[TASK TO CARRY OUT]
Copy the lines starting at the one that contains "NYU Stern Executive MBA is ranked To" and ending at the one that contains "evening dresses, modern", and leave the pictures out of your copy.

Extracted data entries
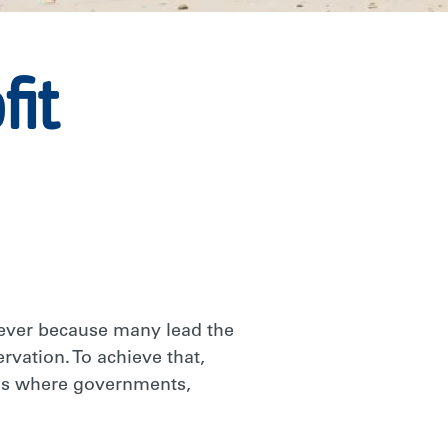
fit
 ever because many lead the
rvation. To achieve that,
eas where governments,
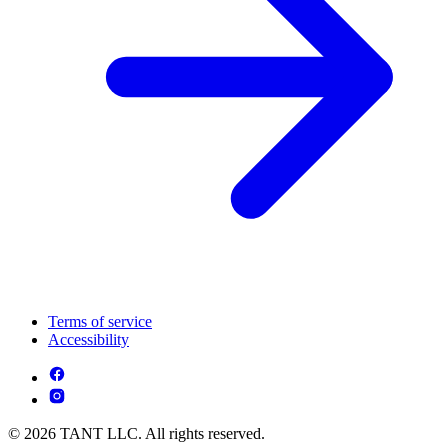
Terms of service
Accessibility
© 2026 TANT LLC. All rights reserved.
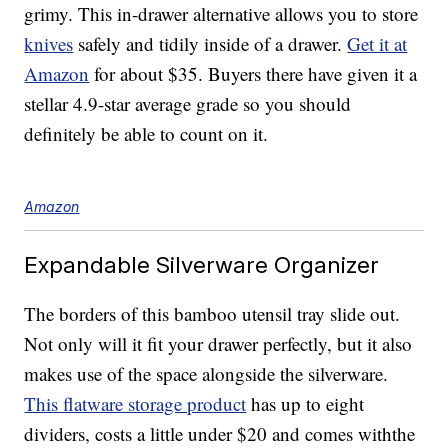
grimy. This in-drawer alternative allows you to store
knives
safely and tidily inside of a drawer.
Get it at
Amazon
for about $35. Buyers there have given it a
stellar 4.9-star average grade so you should
definitely be able to count on it.
Amazon
Expandable Silverware Organizer
The borders of this bamboo utensil tray slide out.
Not only will it fit your drawer perfectly, but it also
makes use of the space alongside the silverware.
This flatware storage product
has up to eight
dividers, costs a little under $20 and comes withthe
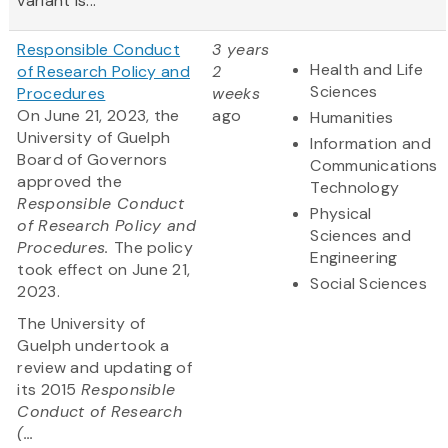
variant is...
Responsible Conduct
3 years
Health and Life
of Research Policy and
2
Sciences
Procedures
weeks
On June 21, 2023, the
ago
Humanities
University of Guelph
Information and
Board of Governors
Communications
approved the
Technology
Responsible Conduct
Physical
of Research Policy and
Sciences and
Procedures.
The policy
Engineering
took effect on June 21,
Social Sciences
2023.
The University of
Guelph undertook a
review and updating of
its 2015
Responsible
Conduct of Research
(...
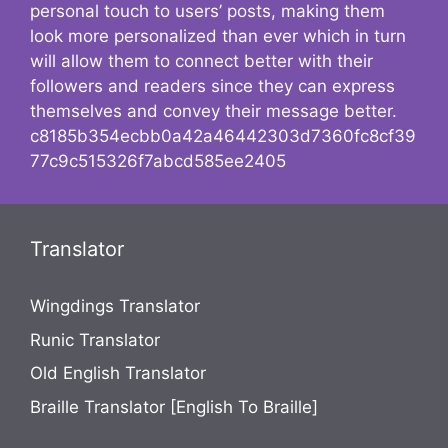
personal touch to users’ posts, making them
look more personalized than ever which in turn
will allow them to connect better with their
followers and readers since they can express
themselves and convey their message better.
c8185b354ecbb0a42a46442303d7360fc8cf39
77c9c515326f7abcd585ee2405
Translator
Wingdings Translator
Runic Translator
Old English Translator
Braille Translator [English To Braille]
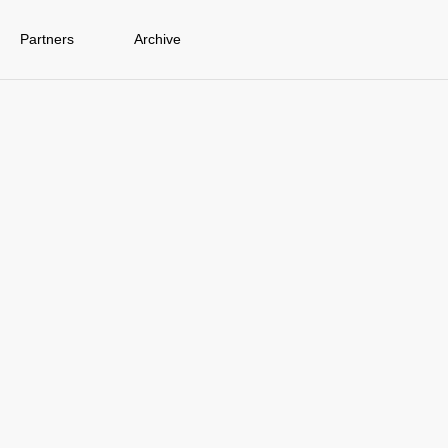
Partners
Archive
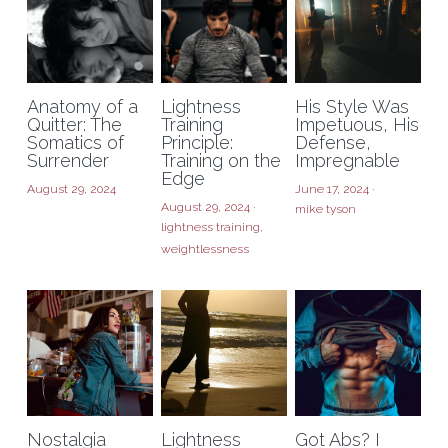
Anatomy of a
Lightness
His Style Was
Quitter: The
Training
Impetuous, His
Somatics of
Principle:
Defense,
Surrender
Training on the
Impregnable
Edge
August 29, 2024
June 17, 2024
·
August 29, 2024
·
mike tyson
lightness training,
weightlessness
Nostalgia
Lightness
Got Abs? I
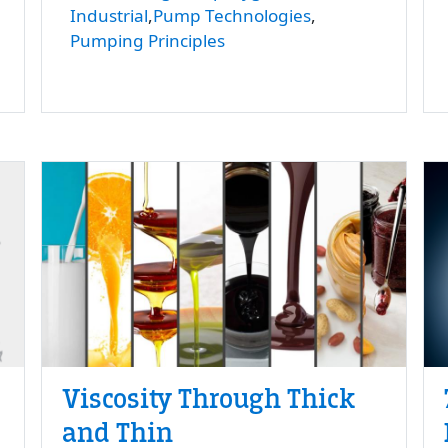
Industrial
Pump Technologies
Pumping Principles
Viscosity Through Thick
and Thin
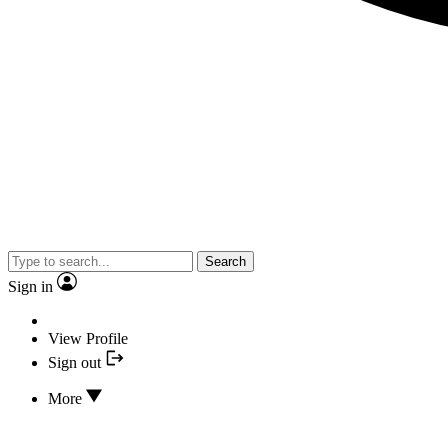
Search
Sign in
View Profile
Sign out
More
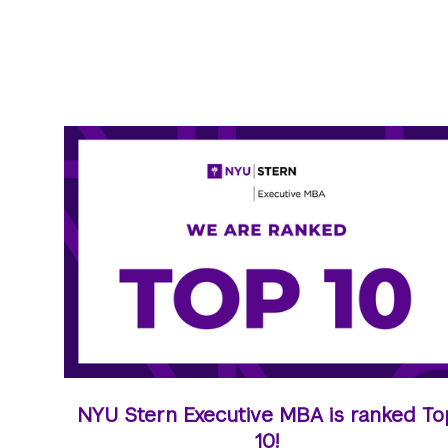
NYU Stern Executive MBA is ranked To
10!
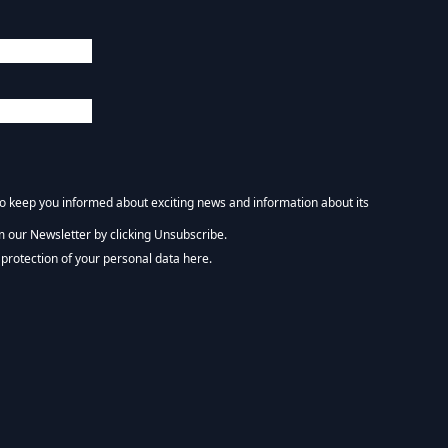
 to keep you informed about exciting news and information about its
m our Newsletter by clicking Unsubscribe.
NEWSLETTER :)
protection of your personal data here.
tform. By clicking below to subscribe, you acknowledge that your information wi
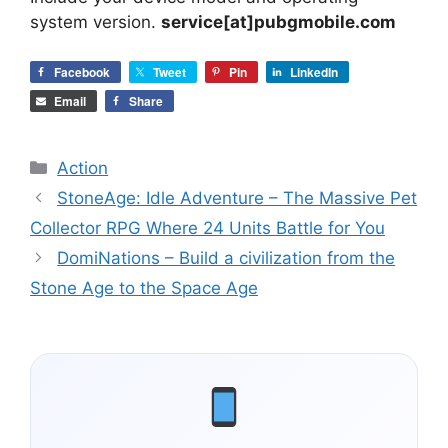
system version.
service[at]pubgmobile.com
Facebook
Tweet
Pin
LinkedIn
Email
Share
Categories
Action
StoneAge: Idle Adventure – The Massive Pet
Collector RPG Where 24 Units Battle for You
DomiNations – Build a civilization from the
Stone Age to the Space Age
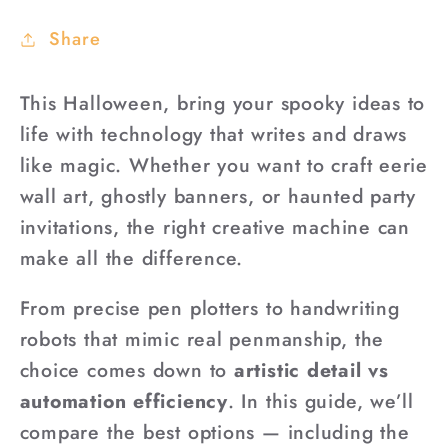
Share
This Halloween, bring your spooky ideas to
life with technology that writes and draws
like magic. Whether you want to craft eerie
wall art, ghostly banners, or haunted party
invitations, the right creative machine can
make all the difference.
From precise pen plotters to handwriting
robots that mimic real penmanship, the
choice comes down to
artistic detail vs
automation efficiency
. In this guide, we’ll
compare the best options — including the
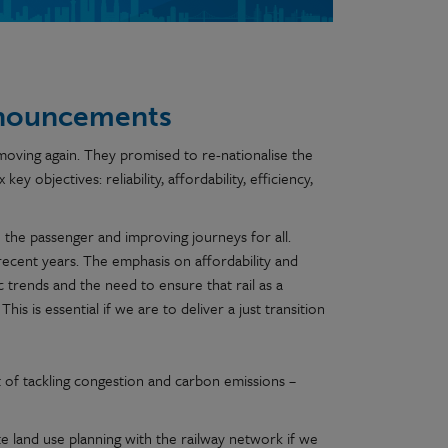
announcements
 moving again. They promised to re-nationalise the
ey objectives: reliability, affordability, efficiency,
the passenger and improving journeys for all.
 recent years. The emphasis on affordability and
 trends and the need to ensure that rail as a
his is essential if we are to deliver a just transition
t of tackling congestion and carbon emissions –
e land use planning with the railway network if we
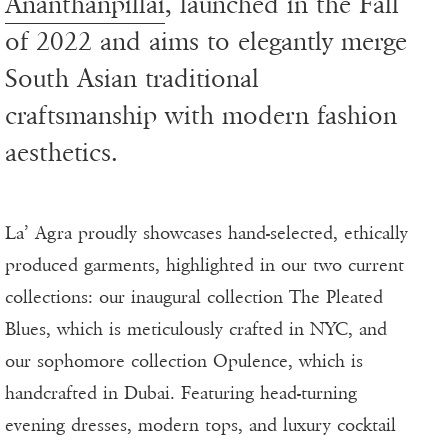
Ananthanpillai
, launched in the Fall
of 2022 and aims to elegantly merge
South Asian traditional
craftsmanship with modern fashion
aesthetics.
La’ Agra proudly showcases hand-selected, ethically
produced garments, highlighted in our two current
collections: our inaugural collection The Pleated
Blues, which is meticulously crafted in NYC, and
our sophomore collection Opulence, which is
handcrafted in Dubai. Featuring head-turning
evening dresses, modern tops, and luxury cocktail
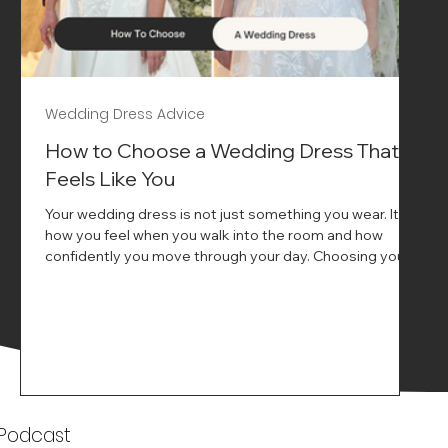
Wedding Dress Advice
s
How to Choose a Wedding Dress That
Feels Like You
Your wedding dress is not just something you wear. It is
how you feel when you walk into the room and how
ne
confidently you move through your day. Choosing your
ne
wedding dress is a big moment. It is exciting emotional
and sometimes a little overwhelming.That is where we
come in. At Wedding Belles Love we specialise in
helping modern brides find a dress that feels like them .
Not just beautiful on a hanger but right on their body
comfortable in their movement and true to their vi
k
 Podcast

[FINISHED EXERCISE]
NYU Stern Executive MBA is ranked To
10!
 to keep you informed about exciting news and information about its
m our Newsletter by clicking Unsubscribe.
NEWSLETTER :)
protection of your personal data here.
tform. By clicking below to subscribe, you acknowledge that your information wi
system version.
service[at]pubgmobile.com
Facebook
Tweet
Pin
LinkedIn
Email
Share
Categories
Action
StoneAge: Idle Adventure – The Massive Pet
Collector RPG Where 24 Units Battle for You
DomiNations – Build a civilization from the
Stone Age to the Space Age
Share
This Halloween, bring your spooky ideas to
life with technology that writes and draws
like magic. Whether you want to craft eerie
wall art, ghostly banners, or haunted party
invitations, the right creative machine can
make all the difference.
From precise pen plotters to handwriting
robots that mimic real penmanship, the
choice comes down to
artistic detail vs
automation efficiency
. In this guide, we’ll
compare the best options — including the
announcements
 moving again. They promised to re-nationalise the
ey objectives: reliability, affordability, efficiency,
the passenger and improving journeys for all.
 recent years. The emphasis on affordability and
 trends and the need to ensure that rail as a
his is essential if we are to deliver a just transition
t of tackling congestion and carbon emissions –
e land use planning with the railway network if we
Ananthanpillai
, launched in the Fall
of 2022 and aims to elegantly merge
South Asian traditional
craftsmanship with modern fashion
aesthetics.
La’ Agra proudly showcases hand-selected, ethically
produced garments, highlighted in our two current
collections: our inaugural collection The Pleated
Blues, which is meticulously crafted in NYC, and
our sophomore collection Opulence, which is
handcrafted in Dubai. Featuring head-turning
evening dresses, modern tops, and luxury cocktail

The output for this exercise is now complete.